* [SCHRIFTLICHE AUFGABE 1]
Prüfe, ob die Aussagen (a), (b) und (c) mit dem Textauszug übereinstimmen, und antworte jeweils mit Ja oder Nein samt den entscheidenden Worten des Textauszugs als wörtlichem Zitat.
(a) Brigitte Nozynski verlor mit sieben Jahren ihren Vater.
(b) Nach dem Umzug der Mutter nach Ostpreußen lebte Brigitte Nozynski bei einer Tante in Berlin.
(c) Mutter und Tochter rodelten den Kreuzberg hinunter.
* [SCHRIFTLICHE AUFGABE 2] Gib bitte jede der Zeilen wieder, in der die Zeichenfolge „chart“ vorkommt.

* [TEXTAUSZUG]
# # #

Sie hätte dem Baum leicht ausweichen können. Einfach rechts oder links. Mit sieben verlor sie den Vater. Die Mutter, eine Weißplätterin, zog einige Jahre später nach Ostpreußen zu einem Witwer und dessen Kind. Brigitte Nozynski blieb bei den Brüdern in Berlin. Die Brüder gingen arbeiten, sie erledigte den Haushalt. „Du bist ein Mädchen, Bildung ist für dich nicht wichtig!“ Wer so aufwächst, dessen Seele verkümmert schnell.

„Ich hab doch nichts gelernt!“, sagte sie oft. „Dann mach doch die Augen auf!“, stöhnte ihre Tochter. „Ich bin eben naiv“, erwiderte die Mutter. – „Mutti, naiv ist man bis 25, danach grenzt das an Dämlichkeit!“ Nur an wenigen Tagen im Jahr gab es keine solchen Diskurse – wundersamerweise an jenen, die in den meisten Familien besonders berüchtigt sind: den Weihnachtstagen. „Es lag wohl an den vielen Kerzen“, sagt die Tochter.

Die Geschichte mit dem Baum: Brigitte Nozynski rodelte mit ihrer Tochter den Teufelsberg hinunter. In einiger Entfernung stand einsam ein Baum. Die Fahrt wurde schneller, der Baum immer größer. Sie hätten ihm leicht ausweichen können, entweder links oder rechts. Brigitte Nozynski konnte sich im entscheidenden Augenblick nicht entscheiden.

Woher kam das nur, diese gelegentliche Unentschiedenheit, dieses Schwanken zwischen den Möglichkeiten? Auf der einen Seite war Brigitte Nozynski vor Spontaneität und Wissbegierde kaum zu bremsen, auf der anderen haderte sie oft mit sich selbst und rang mit einem Schatten, den niemand außer ihr sah.

# # #

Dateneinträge
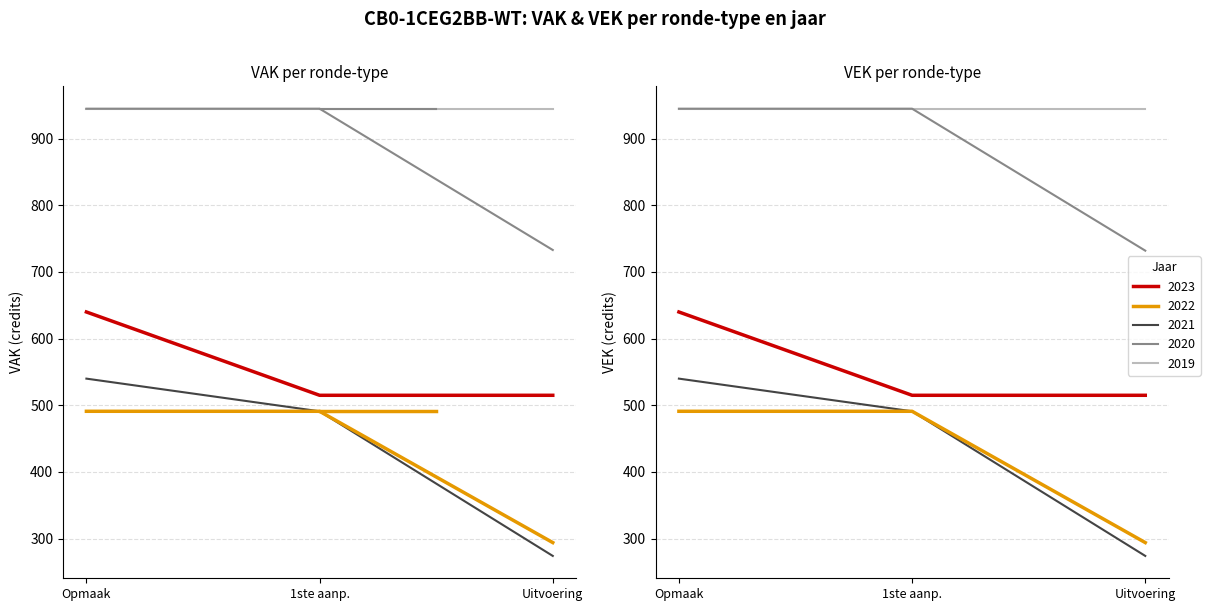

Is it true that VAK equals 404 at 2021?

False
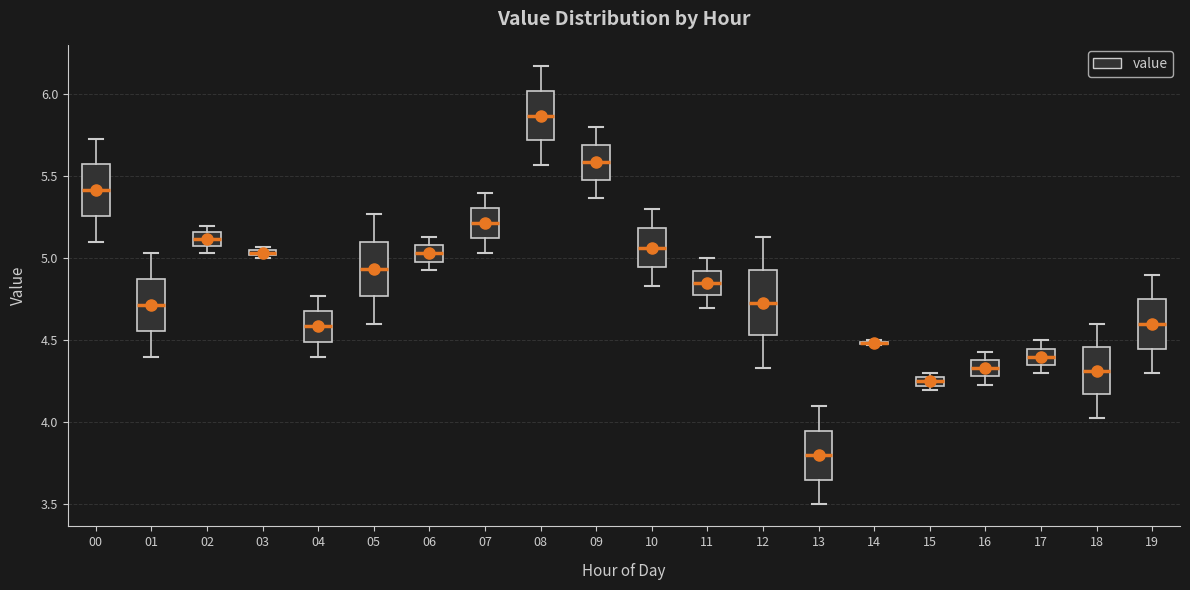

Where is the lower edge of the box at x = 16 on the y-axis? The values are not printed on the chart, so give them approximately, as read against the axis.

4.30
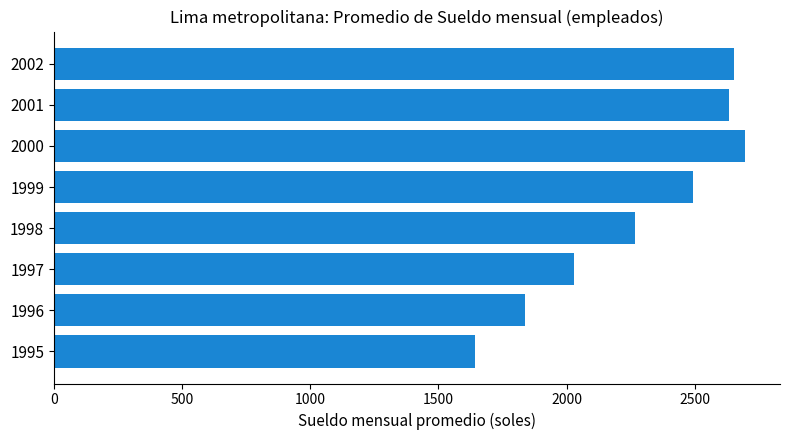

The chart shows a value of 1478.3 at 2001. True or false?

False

# # #

* [LÖSUNG DER ÜBUNG 1]
(a) Ja: „Mit sieben verlor sie den Vater.“
(b) Nein: „Brigitte Nozynski blieb bei den Brüdern in Berlin.“
(c) Nein: „Brigitte Nozynski rodelte mit ihrer Tochter den Teufelsberg hinunter.“

* [LÖSUNG DER ÜBUNG 2]
Where is the lower edge of the box at x = 16 on the y-axis? The values are not printed on the chart, so give them approximately, as read against the axis.
The chart shows a value of 1478.3 at 2001. True or false?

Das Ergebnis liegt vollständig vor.